Discovering Local Spatial Relationships for Image Recognition

Nowadays the feature detection approach widely used in lots of computer vision applications has been particularly improved by using unsupervised feature learning techniques such as Restricted Boltzman Machines and Sparse Autoencoders. It helps to learn features from large amounts of generally unrelated (or domain-related) data. Unsupervised feature learning has especially become useful combined with deep learning models like convolution neural networks and Deep Belifef Networks. However, when dealing with complex and high-level structured data, as long as with data exposed to lots of invariant transformations (which is highly relevant to a computer vision in 3D and motion), it can become a problem to construct a bag-of-words like a feature dictionary to contain all the possible changes an object can take.
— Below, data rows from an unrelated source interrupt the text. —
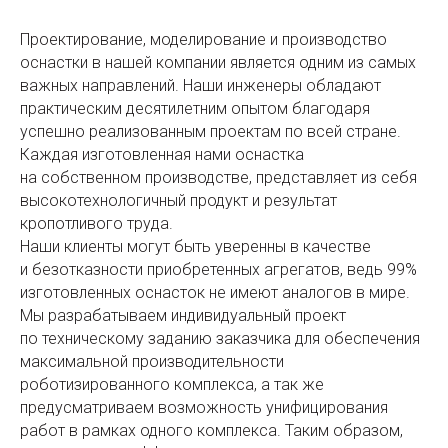
Проектирование, моделирование и производство
оснастки в нашей компании является одним из самых
важных направлений. Наши инженеры обладают
практическим десятилетним опытом благодаря
успешно реализованным проектам по всей стране.
Каждая изготовленная нами оснастка
на собственном производстве, представляет из себя
высокотехнологичный продукт и результат
кропотливого труда.
Наши клиенты могут быть уверенны в качестве
и безотказности приобретенных агрегатов, ведь 99%
изготовленных оснасток не имеют аналогов в мире.
Мы разрабатываем индивидуальный проект
по техническому заданию заказчика для обеспечения
максимальной производительности
роботизированного комплекса, а так же
предусматриваем возможность унифицирования
работ в рамках одного комплекса. Таким образом,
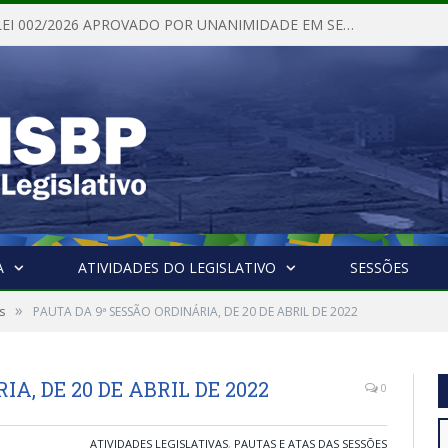
PROJETO DE LEI 002/2026 APROVADO POR UNANIMIDADE EM SESSÃO ORDINÁRIA NESTA QUINTA – FEIRA 28 DE MAIO DE 2026
A
ATIVIDADES DO LEGISLATIVO
SESSÕES
»
s
PAUTA DA 9ª SESSÃO ORDINÁRIA, DE 20 DE ABRIL DE 2022
A, DE 20 DE ABRIL DE 2022
0
ATIVIDADES LEGISLATIVAS
,
PAUTAS E ATAS DAS SESSÕES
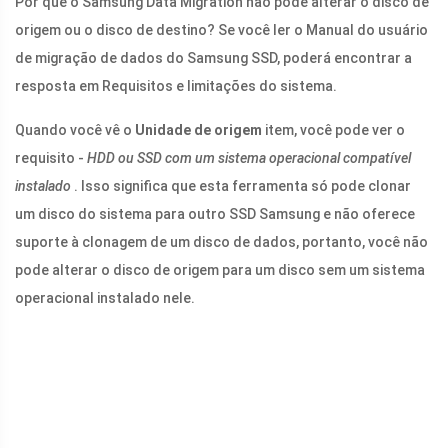
Por que o Samsung Data Migration não pode alterar o disco de
origem ou o disco de destino? Se você ler o Manual do usuário
de migração de dados do Samsung SSD, poderá encontrar a
resposta em Requisitos e limitações do sistema.
Quando você vê o
Unidade de origem
item, você pode ver o
requisito -
HDD ou SSD com um sistema operacional compatível
instalado
. Isso significa que esta ferramenta só pode clonar
um disco do sistema para outro SSD Samsung e não oferece
suporte à clonagem de um disco de dados, portanto, você não
pode alterar o disco de origem para um disco sem um sistema
operacional instalado nele.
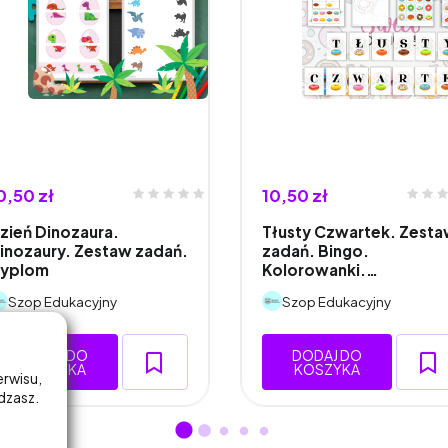
0,50 zł
10,50 zł
zień Dinozaura.
Tłusty Czwartek. Zest
inozaury. Zestaw zadań.
zadań. Bingo.
yplom
Kolorowanki.…
Szop Edukacyjny
Szop Edukacyjny
DODAJ DO
DODAJ DO
KOSZYKA
KOSZYKA
erwisu,
adzasz.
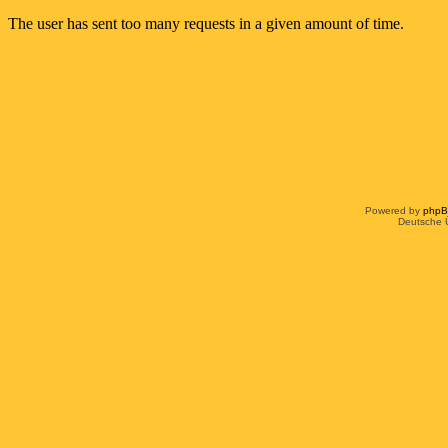
Powered by
php
Deutsche 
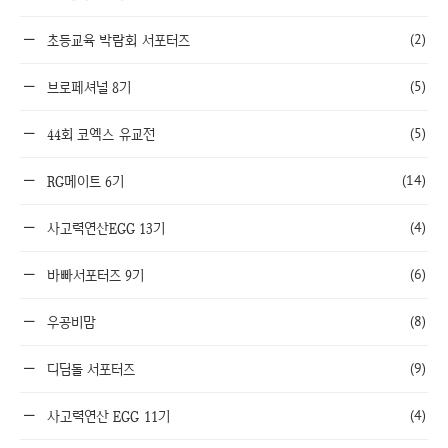
(2)
초등교육 박람회 서포터즈
(5)
브로페셔널 8기
(5)
44회 코엑스 유교전
(14)
RG메이트 6기
(4)
사고력연산EGG 13기
(6)
바빠서포터즈 9기
(8)
우공비맘
(9)
디딤돌 서포터즈
(4)
사고력연산 EGG 11기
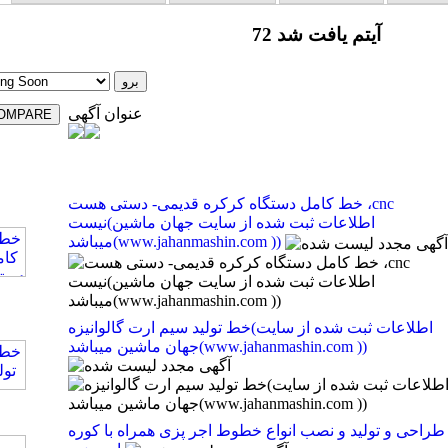
72 آیتم یافت شد
عنوان آگهی
خط کامل دستگاه کرکره قدیمی- دستی هست ،cnc
نیست(اطلاعات ثبت شده از سایت جهان ماشین
میباشد(www.jahanmashin.com ))
خط تولید سیم ارت گالوانیزه(اطلاعات ثبت شده از سایت
جهان ماشین میباشد(www.jahanmashin.com ))
طراحی و تولید و نصب انواع خطوط اجر پزی همراه با کوره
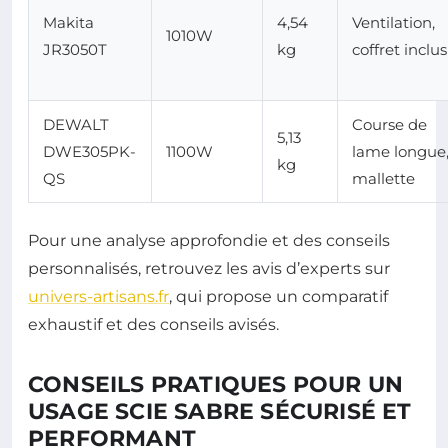
Makita
4,54
Ventilation,
1010W
JR3050T
kg
coffret inclus
DEWALT
Course de
5,13
DWE305PK-
1100W
lame longue
kg
QS
mallette
Pour une analyse approfondie et des conseils
personnalisés, retrouvez les avis d’experts sur
univers-artisans.fr
, qui propose un comparatif
exhaustif et des conseils avisés.
CONSEILS PRATIQUES POUR UN
USAGE SCIE SABRE SÉCURISÉ ET
PERFORMANT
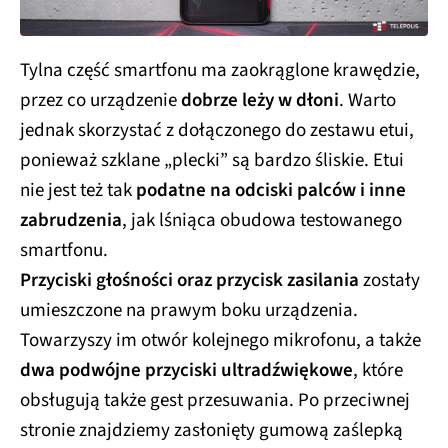
Tylna część smartfonu ma zaokrąglone krawędzie,
przez co urządzenie
dobrze leży w dłoni
. Warto
jednak skorzystać z dołączonego do zestawu etui,
ponieważ szklane „plecki” są bardzo śliskie. Etui
nie jest też tak
podatne na odciski palców i inne
zabrudzenia
, jak lśniąca obudowa testowanego
smartfonu.
Przyciski głośności oraz przycisk zasilania
zostały
umieszczone na prawym boku urządzenia.
Towarzyszy im otwór kolejnego mikrofonu, a także
dwa podwójne przyciski ultradźwiękowe
, które
obsługują także gest przesuwania. Po przeciwnej
stronie znajdziemy zasłonięty gumową zaślepką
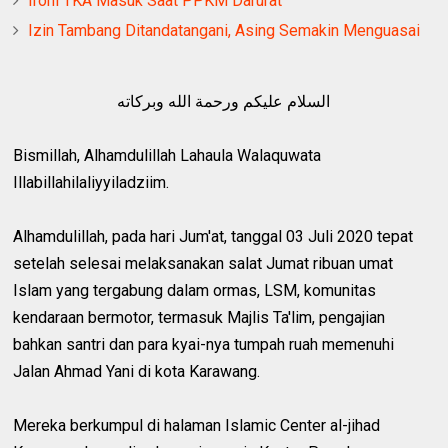
Ironi TKA Masuk Saat PPKM Darurat
Izin Tambang Ditandatangani, Asing Semakin Menguasai
السلام عليكم ورحمة الله وبركاته
Bismillah, Alhamdulillah Lahaula Walaquwata
Illabillahilaliyyiladziim.
Alhamdulillah, pada hari Jum'at, tanggal 03 Juli 2020 tepat
setelah selesai melaksanakan salat Jumat ribuan umat
Islam yang tergabung dalam ormas, LSM, komunitas
kendaraan bermotor, termasuk Majlis Ta'lim, pengajian
bahkan santri dan para kyai-nya tumpah ruah memenuhi
Jalan Ahmad Yani di kota Karawang.
Mereka berkumpul di halaman Islamic Center al-jihad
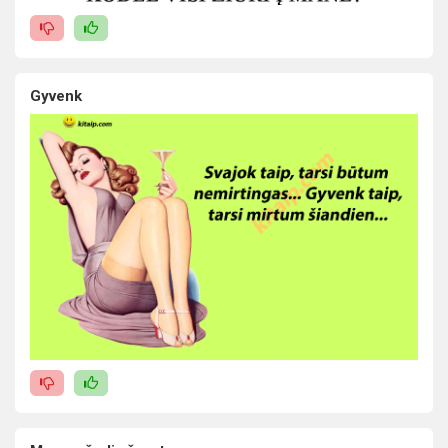
Gyvenk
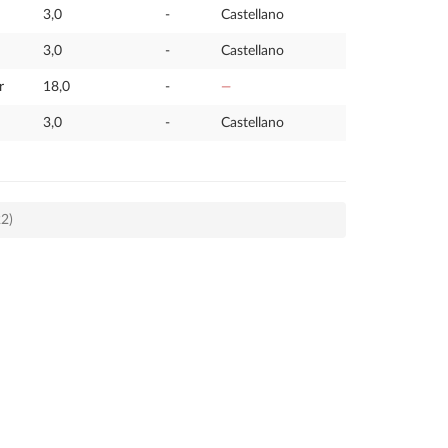
3,0
-
Castellano
3,0
-
Castellano
r
18,0
-
—
3,0
-
Castellano
22)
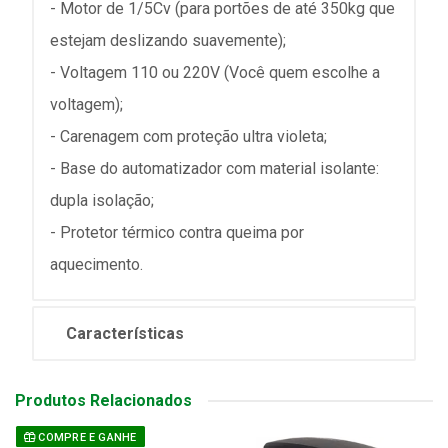
- Motor de 1/5Cv (para portões de até 350kg que
estejam deslizando suavemente);
- Voltagem 110 ou 220V (Você quem escolhe a
voltagem);
- Carenagem com proteção ultra violeta;
- Base do automatizador com material isolante:
dupla isolação;
- Protetor térmico contra queima por
aquecimento.
Características
Produtos Relacionados
COMPRE E GANHE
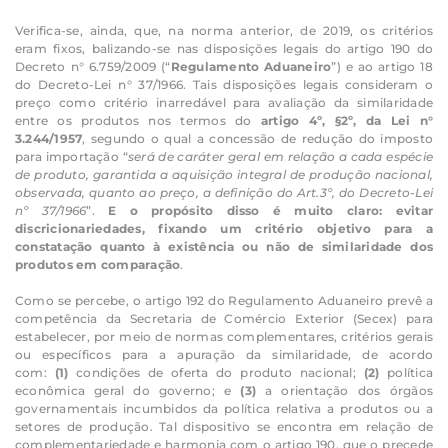
Verifica-se, ainda, que, na norma anterior, de 2019, os critérios
eram fixos, balizando-se nas disposições legais do artigo 190 do
Decreto n° 6.759/2009 (“
Regulamento
Aduaneiro
”) e ao artigo 18
do Decreto-Lei n° 37/1966. Tais disposições legais consideram o
preço como critério inarredável para avaliação da similaridade
entre os produtos nos termos do
artigo 4º, §2º, da Lei n°
3.244/1957
, segundo o qual a concessão de redução do imposto
para importação “
será de caráter geral em relação a cada espécie
de produto, garantida a aquisição integral de produção nacional,
observada, quanto ao preço, a definição do Art.3º, do Decreto-Lei
nº 37/1966
”.
E o propósito disso é muito claro: evitar
discricionariedades, fixando um critério objetivo para a
constatação quanto à existência ou não de similaridade dos
produtos em comparação
.
Como se percebe, o artigo 192 do Regulamento Aduaneiro prevê a
competência da Secretaria de Comércio Exterior (Secex) para
estabelecer, por meio de normas complementares, critérios gerais
ou específicos para a apuração da similaridade, de acordo
com:
(1)
condições de oferta do produto nacional;
(2)
política
econômica geral do governo; e
(3)
a orientação dos órgãos
governamentais incumbidos da política relativa a produtos ou a
setores de produção. Tal dispositivo se encontra em relação de
complementariedade e harmonia com o artigo 190, que o precede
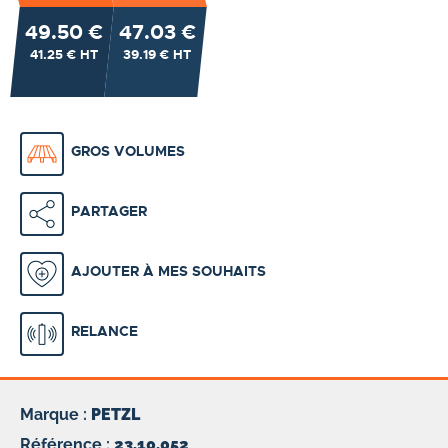
49.50 €
47.03 €
41.25 € HT
39.19 € HT
GROS VOLUMES
PARTAGER
AJOUTER À MES SOUHAITS
RELANCE
Marque :
PETZL
Référence :
23.10.052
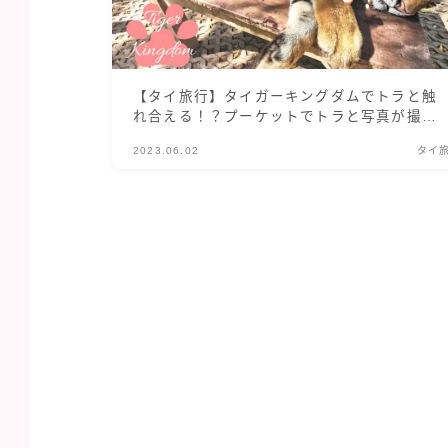
【タイ旅行】タイガーキングダムでトラと触
れ合える！？プーケットでトラと写真が撮れ
る非日常体験
2023.06.02
タイ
Instead, the study offers a different approach involving discovering some relevant spatial relationships that appear across the dataset. The idea by itself is not a new one. The classical example of using spatial structures for recognition would be a distinct pattern of a human face, with two eyes and a mouth. However, most of the existing solutions are strictly limited by a certain domain. The study proposes an algorithm inspired by some properties of a primary visual cortex V1. It mimics the functionality of orientation cells, discovers general properties of a natural image and aggregates them together to extract some useful statistics to be further used in a classification algorithm.